At least two dozen veterans who called into the Veteran Crisis Hotline in fiscal year 2014 had their calls sent to voicemail and never returned, according to a new report from the Veterans Affairs Department Inspector General.
The report comes after the award-winning documentary "Crisis Hotline" was released in 2013. The HBO film highlighted the faulty practices of the VA and the dangerous consequences of failed government bureaucracy.
According to the Military Times:
The VA watchdog's investigation into the hotline's performance launched last year also found that the centers responsible for the voicemail errors, who were contractors hired to provide backup services when the VA-run Crisis Line is operating at peak, may not have trained their counselors adequately to answer calls from those experiencing a mental health crisis.

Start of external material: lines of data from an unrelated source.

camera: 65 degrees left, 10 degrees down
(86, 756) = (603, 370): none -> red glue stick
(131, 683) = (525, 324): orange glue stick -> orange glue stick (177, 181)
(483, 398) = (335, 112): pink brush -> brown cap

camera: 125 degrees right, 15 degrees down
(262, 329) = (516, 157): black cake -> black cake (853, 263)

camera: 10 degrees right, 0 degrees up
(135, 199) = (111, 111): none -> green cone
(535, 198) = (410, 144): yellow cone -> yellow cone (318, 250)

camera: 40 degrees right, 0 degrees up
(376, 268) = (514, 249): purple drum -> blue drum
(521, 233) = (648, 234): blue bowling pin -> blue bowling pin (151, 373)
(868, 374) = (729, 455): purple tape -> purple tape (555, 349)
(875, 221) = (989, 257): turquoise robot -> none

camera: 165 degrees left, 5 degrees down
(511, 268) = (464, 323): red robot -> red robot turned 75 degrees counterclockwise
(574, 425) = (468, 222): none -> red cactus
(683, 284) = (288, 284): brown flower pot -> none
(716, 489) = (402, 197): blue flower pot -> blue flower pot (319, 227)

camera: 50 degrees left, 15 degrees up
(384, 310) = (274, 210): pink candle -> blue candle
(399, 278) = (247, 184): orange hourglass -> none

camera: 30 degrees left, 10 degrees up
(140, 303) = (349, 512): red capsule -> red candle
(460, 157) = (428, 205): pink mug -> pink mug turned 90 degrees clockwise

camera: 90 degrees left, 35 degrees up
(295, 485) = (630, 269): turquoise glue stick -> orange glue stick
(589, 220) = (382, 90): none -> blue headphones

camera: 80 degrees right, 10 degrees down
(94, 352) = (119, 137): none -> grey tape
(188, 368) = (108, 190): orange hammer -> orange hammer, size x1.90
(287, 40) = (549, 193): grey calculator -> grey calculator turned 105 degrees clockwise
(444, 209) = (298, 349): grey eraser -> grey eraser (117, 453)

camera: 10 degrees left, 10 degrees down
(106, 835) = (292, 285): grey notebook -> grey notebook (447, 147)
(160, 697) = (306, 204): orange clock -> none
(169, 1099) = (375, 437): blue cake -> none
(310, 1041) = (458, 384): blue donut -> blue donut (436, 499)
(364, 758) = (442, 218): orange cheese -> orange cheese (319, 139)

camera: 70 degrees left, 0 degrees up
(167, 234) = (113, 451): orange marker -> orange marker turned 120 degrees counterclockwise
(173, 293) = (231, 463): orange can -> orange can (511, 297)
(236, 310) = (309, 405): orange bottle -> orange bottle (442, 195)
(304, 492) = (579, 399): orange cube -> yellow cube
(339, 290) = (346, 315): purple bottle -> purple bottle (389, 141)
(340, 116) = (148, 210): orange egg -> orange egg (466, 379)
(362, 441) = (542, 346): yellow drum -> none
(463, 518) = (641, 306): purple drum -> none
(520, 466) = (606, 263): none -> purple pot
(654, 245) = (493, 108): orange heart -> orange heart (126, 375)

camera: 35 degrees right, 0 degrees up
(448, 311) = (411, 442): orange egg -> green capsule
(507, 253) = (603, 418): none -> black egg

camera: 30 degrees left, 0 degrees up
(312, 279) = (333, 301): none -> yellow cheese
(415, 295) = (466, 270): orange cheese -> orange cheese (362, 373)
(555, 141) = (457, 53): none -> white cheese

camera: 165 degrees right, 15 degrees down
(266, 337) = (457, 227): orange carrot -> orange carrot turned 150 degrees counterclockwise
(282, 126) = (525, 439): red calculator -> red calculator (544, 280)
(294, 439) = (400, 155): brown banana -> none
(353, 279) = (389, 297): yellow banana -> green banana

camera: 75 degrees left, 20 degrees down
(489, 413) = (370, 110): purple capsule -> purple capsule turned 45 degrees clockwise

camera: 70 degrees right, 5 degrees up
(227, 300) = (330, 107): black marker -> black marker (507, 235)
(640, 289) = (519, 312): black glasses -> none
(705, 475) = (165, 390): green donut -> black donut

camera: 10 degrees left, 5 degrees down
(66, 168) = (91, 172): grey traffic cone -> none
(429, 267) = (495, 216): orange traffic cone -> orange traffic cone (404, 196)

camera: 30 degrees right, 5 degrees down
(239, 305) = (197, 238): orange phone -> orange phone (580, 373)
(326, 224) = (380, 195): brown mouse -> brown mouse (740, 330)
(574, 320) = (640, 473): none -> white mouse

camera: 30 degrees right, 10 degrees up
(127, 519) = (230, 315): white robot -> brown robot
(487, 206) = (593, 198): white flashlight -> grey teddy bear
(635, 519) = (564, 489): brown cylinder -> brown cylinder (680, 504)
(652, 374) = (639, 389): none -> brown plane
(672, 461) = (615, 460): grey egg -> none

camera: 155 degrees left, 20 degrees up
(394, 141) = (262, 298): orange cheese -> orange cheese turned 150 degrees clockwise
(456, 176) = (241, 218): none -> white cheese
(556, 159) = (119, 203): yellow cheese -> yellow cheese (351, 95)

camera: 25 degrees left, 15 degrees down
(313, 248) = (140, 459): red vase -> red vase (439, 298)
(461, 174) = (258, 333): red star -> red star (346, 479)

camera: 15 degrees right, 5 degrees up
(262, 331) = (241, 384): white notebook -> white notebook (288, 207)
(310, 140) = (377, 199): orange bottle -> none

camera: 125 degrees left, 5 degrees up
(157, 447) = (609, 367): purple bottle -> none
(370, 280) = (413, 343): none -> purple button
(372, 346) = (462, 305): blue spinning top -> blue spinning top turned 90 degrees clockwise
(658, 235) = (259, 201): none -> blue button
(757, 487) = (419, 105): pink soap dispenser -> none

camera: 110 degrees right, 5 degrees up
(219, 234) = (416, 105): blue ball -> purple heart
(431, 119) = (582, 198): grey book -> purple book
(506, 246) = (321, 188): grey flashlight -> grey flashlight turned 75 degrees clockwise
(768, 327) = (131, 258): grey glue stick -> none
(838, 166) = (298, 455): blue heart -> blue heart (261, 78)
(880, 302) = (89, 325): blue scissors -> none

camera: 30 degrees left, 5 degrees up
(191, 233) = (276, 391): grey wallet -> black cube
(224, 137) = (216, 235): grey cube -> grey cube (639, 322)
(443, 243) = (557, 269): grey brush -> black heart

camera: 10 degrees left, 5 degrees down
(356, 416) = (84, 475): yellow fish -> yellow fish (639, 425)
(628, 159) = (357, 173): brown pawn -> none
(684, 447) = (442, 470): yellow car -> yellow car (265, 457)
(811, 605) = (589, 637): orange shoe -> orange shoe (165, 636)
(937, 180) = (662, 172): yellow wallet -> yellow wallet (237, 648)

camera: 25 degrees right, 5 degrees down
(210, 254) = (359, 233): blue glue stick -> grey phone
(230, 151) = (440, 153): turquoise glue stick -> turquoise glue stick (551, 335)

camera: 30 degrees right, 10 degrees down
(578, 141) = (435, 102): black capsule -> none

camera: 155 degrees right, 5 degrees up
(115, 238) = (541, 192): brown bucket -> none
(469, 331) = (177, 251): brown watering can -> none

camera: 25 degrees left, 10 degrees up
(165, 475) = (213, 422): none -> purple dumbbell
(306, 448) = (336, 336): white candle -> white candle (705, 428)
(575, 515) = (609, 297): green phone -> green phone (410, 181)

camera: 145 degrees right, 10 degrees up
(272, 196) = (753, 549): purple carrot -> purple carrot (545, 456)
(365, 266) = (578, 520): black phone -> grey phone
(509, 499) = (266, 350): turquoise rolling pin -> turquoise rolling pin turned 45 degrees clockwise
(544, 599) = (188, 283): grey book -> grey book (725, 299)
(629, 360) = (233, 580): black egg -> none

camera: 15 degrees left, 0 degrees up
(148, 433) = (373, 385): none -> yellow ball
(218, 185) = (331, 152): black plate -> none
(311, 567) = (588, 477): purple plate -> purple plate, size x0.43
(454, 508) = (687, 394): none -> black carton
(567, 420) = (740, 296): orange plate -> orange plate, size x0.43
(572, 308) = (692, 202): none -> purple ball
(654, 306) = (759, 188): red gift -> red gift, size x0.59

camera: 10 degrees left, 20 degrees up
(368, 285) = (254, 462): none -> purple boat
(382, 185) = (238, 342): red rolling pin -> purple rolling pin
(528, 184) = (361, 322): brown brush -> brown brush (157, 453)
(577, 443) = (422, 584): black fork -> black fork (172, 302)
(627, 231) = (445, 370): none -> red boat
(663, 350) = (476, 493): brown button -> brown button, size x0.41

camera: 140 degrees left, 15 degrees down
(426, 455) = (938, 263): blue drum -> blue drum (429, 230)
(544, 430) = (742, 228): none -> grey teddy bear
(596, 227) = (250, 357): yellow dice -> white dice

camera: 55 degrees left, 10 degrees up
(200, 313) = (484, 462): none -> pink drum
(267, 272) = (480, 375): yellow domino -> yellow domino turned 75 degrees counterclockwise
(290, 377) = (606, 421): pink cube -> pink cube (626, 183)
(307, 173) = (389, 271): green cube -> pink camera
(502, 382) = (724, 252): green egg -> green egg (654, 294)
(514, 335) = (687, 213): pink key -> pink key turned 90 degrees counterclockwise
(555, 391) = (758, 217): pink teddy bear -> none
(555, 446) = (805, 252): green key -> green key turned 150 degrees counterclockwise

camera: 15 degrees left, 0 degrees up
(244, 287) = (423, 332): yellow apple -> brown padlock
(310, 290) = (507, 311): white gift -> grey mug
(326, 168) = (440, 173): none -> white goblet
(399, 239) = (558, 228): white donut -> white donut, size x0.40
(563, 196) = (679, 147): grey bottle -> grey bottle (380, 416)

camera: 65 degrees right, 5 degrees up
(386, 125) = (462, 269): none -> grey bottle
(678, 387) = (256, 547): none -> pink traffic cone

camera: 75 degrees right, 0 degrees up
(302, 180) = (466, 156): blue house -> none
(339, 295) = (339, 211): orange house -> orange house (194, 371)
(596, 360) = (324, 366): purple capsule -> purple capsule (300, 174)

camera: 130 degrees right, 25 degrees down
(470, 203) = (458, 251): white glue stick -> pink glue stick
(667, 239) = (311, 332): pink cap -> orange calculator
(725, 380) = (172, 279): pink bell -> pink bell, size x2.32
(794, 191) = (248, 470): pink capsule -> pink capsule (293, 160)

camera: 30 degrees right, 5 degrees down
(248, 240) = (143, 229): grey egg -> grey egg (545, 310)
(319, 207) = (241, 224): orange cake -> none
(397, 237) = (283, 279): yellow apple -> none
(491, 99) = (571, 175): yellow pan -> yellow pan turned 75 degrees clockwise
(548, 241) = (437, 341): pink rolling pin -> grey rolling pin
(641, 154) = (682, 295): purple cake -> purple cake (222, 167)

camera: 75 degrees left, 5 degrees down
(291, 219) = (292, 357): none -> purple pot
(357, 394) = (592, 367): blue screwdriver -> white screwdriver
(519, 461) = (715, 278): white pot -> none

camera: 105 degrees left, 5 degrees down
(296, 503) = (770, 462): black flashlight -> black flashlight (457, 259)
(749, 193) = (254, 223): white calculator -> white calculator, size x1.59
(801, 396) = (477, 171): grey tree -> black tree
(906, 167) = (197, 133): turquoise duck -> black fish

But because the VA does not train the backup center employees or monitor the centers' training requirements, the department has no way of knowing whether their training is sufficient, the report noted.
The Crisis Hotline was established in 2007 as part of an effort to save the lives of veterans contemplating suicide. The hotline has answered more than 2 million calls and is credited with saving at least 50,000 lives.
"It’s the bureaucracy that, on top of all of this, is incapable of delivering quality service," he said on Fox News' "Fox and Friends" Tuesday morning, adding that the operators are "wonderful people, trying to do the best they can."
"Just the thought of a veteran who’s suicidal getting a voicemail — this is a powerful depiction of what a lot of vets face," he continued.
Despite the issues, the VA is making changes to the hotline process, which will reportedly include no waiting time for those seeking immediate help. The department has also hired additional staff and is upgrading their telephone and technology systems.